With such a huge amount of additional data potentially collected and retained by companies in case the police or intelligence agencies want to look at it, there are significant concerns about data security. The Bill comes in the wake of a cyberattack on one of the UK’s biggest Internet service providers, Talk Talk, which resulted in the exposure of customer financial details. So who stores this data? What assurances are there of data security?
Safeguards: Authorisation and Oversight
The Bill contains new proposals on strengthening the authorisation process of issuing warrants for interception (by introducing an element of judicial review) and strengthening oversight (by combining the three existing oversight bodies into one headed by a senior judge) but it is unclear what the role and effectiveness of the judiciary will actually be, and this has already been questioned by civil society.
But the fact remains that the existing and proposed powers to collect citizens’ communications and data raise many questions and concerns for privacy.

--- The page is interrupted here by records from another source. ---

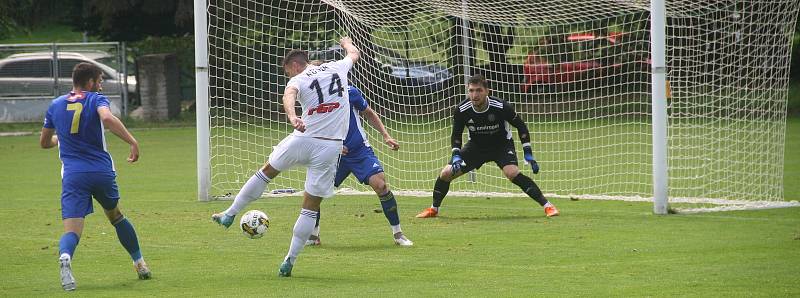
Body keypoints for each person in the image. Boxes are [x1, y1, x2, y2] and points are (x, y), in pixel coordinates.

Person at [210, 37, 359, 277]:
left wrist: (292, 117)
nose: (288, 75)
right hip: (330, 147)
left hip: (303, 139)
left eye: (287, 71)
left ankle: (230, 213)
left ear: (295, 65)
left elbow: (288, 96)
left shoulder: (298, 79)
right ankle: (289, 260)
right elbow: (354, 54)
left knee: (267, 171)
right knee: (310, 206)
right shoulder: (337, 66)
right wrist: (347, 42)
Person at [41, 62, 151, 291]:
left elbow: (44, 142)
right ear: (90, 82)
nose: (101, 86)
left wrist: (58, 140)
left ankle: (65, 256)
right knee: (116, 216)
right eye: (100, 81)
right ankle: (139, 263)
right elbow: (108, 119)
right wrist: (132, 141)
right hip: (101, 171)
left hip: (73, 175)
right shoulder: (96, 99)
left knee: (72, 231)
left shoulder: (55, 105)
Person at [416, 74, 560, 219]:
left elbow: (521, 127)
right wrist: (456, 155)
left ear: (487, 91)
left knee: (512, 173)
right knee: (446, 173)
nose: (474, 95)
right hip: (476, 147)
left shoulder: (501, 106)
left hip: (501, 145)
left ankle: (548, 206)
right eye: (471, 90)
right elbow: (456, 135)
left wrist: (527, 152)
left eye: (479, 90)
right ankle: (434, 209)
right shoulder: (462, 110)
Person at [305, 83, 413, 247]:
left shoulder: (350, 92)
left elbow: (369, 113)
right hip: (332, 153)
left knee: (381, 185)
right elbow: (311, 128)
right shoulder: (313, 98)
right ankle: (313, 235)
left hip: (359, 151)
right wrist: (331, 146)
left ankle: (398, 234)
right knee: (315, 191)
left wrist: (386, 136)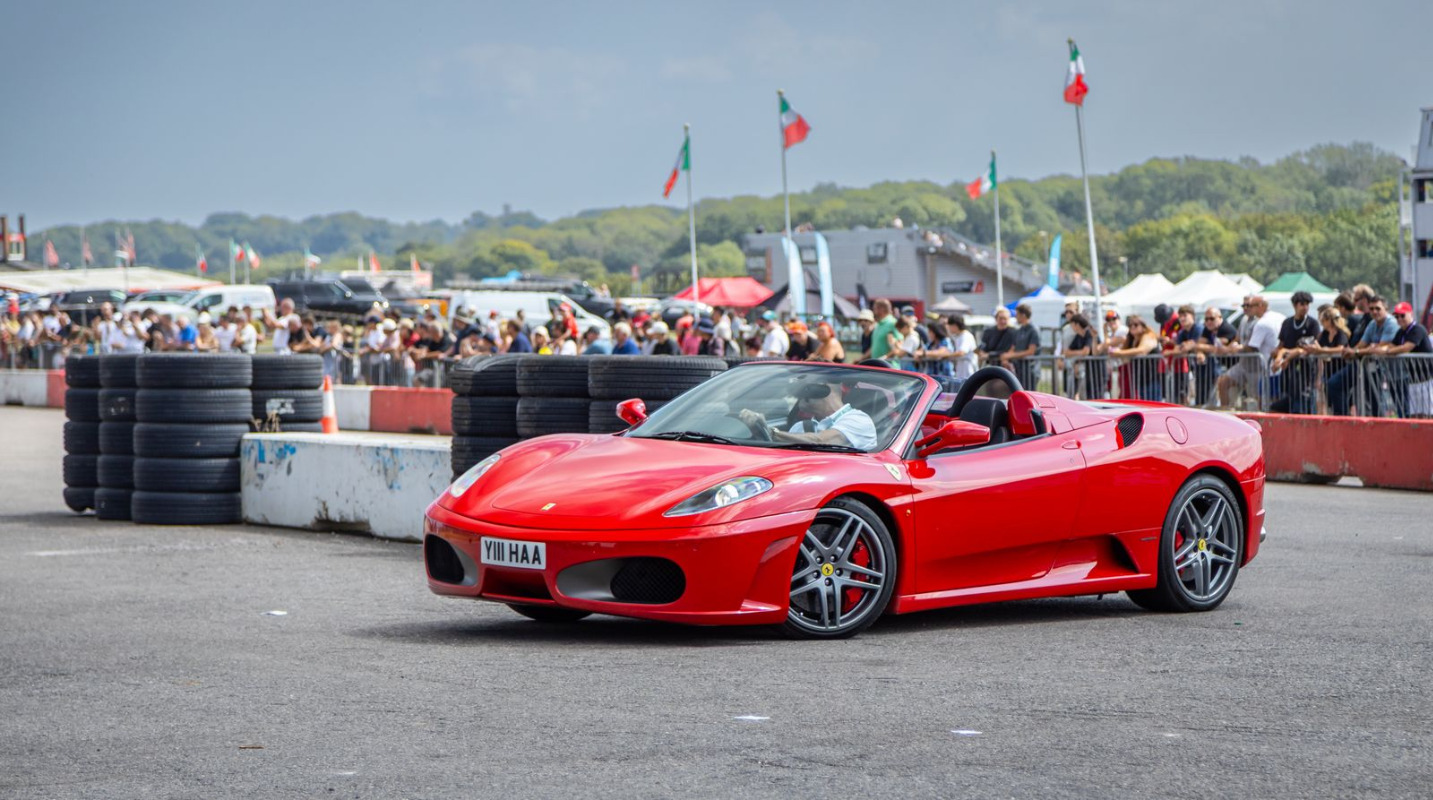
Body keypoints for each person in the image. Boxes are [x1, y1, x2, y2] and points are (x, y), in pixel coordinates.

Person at [737, 381, 878, 451]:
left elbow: (822, 441)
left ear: (825, 388)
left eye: (807, 387)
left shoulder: (859, 420)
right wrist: (758, 431)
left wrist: (773, 433)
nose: (799, 394)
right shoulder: (801, 428)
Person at [1328, 295, 1396, 416]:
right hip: (1367, 366)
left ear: (1385, 308)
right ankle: (1344, 420)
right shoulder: (1372, 324)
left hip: (1386, 369)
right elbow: (1362, 344)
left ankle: (1381, 424)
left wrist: (1356, 352)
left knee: (1378, 402)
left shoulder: (1391, 323)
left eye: (1378, 308)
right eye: (1372, 309)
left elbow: (1379, 348)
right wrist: (1351, 351)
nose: (1374, 312)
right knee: (1334, 383)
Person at [1269, 291, 1319, 414]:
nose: (1305, 307)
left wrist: (1288, 355)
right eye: (1302, 304)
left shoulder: (1312, 323)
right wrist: (1276, 355)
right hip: (1288, 373)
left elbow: (1311, 346)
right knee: (1282, 404)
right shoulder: (1287, 323)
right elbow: (1281, 345)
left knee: (1301, 405)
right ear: (1295, 305)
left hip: (1305, 373)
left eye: (1307, 304)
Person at [1381, 301, 1432, 417]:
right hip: (1413, 379)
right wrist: (1379, 349)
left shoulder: (1418, 329)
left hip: (1427, 379)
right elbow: (1391, 346)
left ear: (1411, 314)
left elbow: (1406, 347)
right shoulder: (1401, 332)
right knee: (1414, 414)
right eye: (1397, 316)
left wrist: (1387, 351)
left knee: (1428, 413)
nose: (1399, 319)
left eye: (1402, 315)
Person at [1191, 306, 1237, 406]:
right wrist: (1200, 353)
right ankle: (1222, 409)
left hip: (1235, 365)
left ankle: (1225, 410)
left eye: (1212, 318)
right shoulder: (1208, 329)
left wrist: (1200, 347)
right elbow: (1200, 344)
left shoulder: (1226, 328)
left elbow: (1219, 349)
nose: (1208, 322)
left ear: (1220, 318)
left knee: (1230, 393)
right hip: (1224, 366)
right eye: (1206, 319)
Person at [1107, 315, 1159, 399]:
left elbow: (1142, 350)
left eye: (1135, 325)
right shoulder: (1132, 339)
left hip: (1151, 379)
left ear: (1143, 326)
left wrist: (1120, 353)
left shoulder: (1148, 336)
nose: (1132, 327)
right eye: (1130, 325)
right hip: (1139, 381)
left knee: (1153, 404)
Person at [1062, 314, 1102, 399]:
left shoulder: (1089, 334)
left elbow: (1086, 352)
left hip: (1095, 372)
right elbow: (1066, 352)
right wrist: (1079, 355)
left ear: (1076, 324)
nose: (1071, 327)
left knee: (1094, 397)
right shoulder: (1078, 336)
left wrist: (1078, 353)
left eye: (1072, 324)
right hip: (1084, 373)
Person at [1001, 303, 1040, 390]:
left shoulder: (1033, 330)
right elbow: (1013, 347)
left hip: (1030, 371)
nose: (1016, 317)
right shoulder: (1019, 330)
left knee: (1029, 394)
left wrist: (1010, 356)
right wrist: (1005, 358)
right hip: (1019, 370)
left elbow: (1031, 351)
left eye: (1017, 314)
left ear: (1023, 315)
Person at [946, 316, 979, 383]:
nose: (949, 329)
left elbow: (962, 352)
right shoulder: (958, 336)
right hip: (961, 368)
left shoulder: (966, 336)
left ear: (955, 326)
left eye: (950, 326)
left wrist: (946, 355)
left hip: (968, 368)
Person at [868, 299, 897, 364]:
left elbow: (898, 346)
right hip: (877, 366)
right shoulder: (878, 324)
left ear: (881, 309)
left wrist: (884, 358)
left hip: (889, 367)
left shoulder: (892, 323)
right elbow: (874, 347)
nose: (873, 311)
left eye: (874, 309)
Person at [320, 319, 347, 384]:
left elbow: (333, 345)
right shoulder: (329, 336)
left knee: (335, 376)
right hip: (327, 360)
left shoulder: (338, 335)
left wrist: (324, 349)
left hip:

It could be argued that the powers that exist, and are being sought, when taken as a whole are so sweeping and intrusive that they call into question whether any authorisation or oversight regime could provide sufficient checks and balances to control it.
Now that the capabilities won and sought for control over people’s communications have been laid bare, the debate will start. Telecommunications companies (under the draft Bill definition) have a central role in collecting and providing a range of data, but the details of who, what, when and where are not clear. There are many questions companies should be asking about their obligations to collect data under this draft Bill and over the coming months companies should outline to the extent possible what these obligations mean, in an open and transparent way. There are also many technical terms in the draft Bill that need clear definitions and should not be muddled by any stakeholder to strengthen their own position.
The Bill should of course adequately address security needs, but it must also strengthen, safeguard, and protect human rights.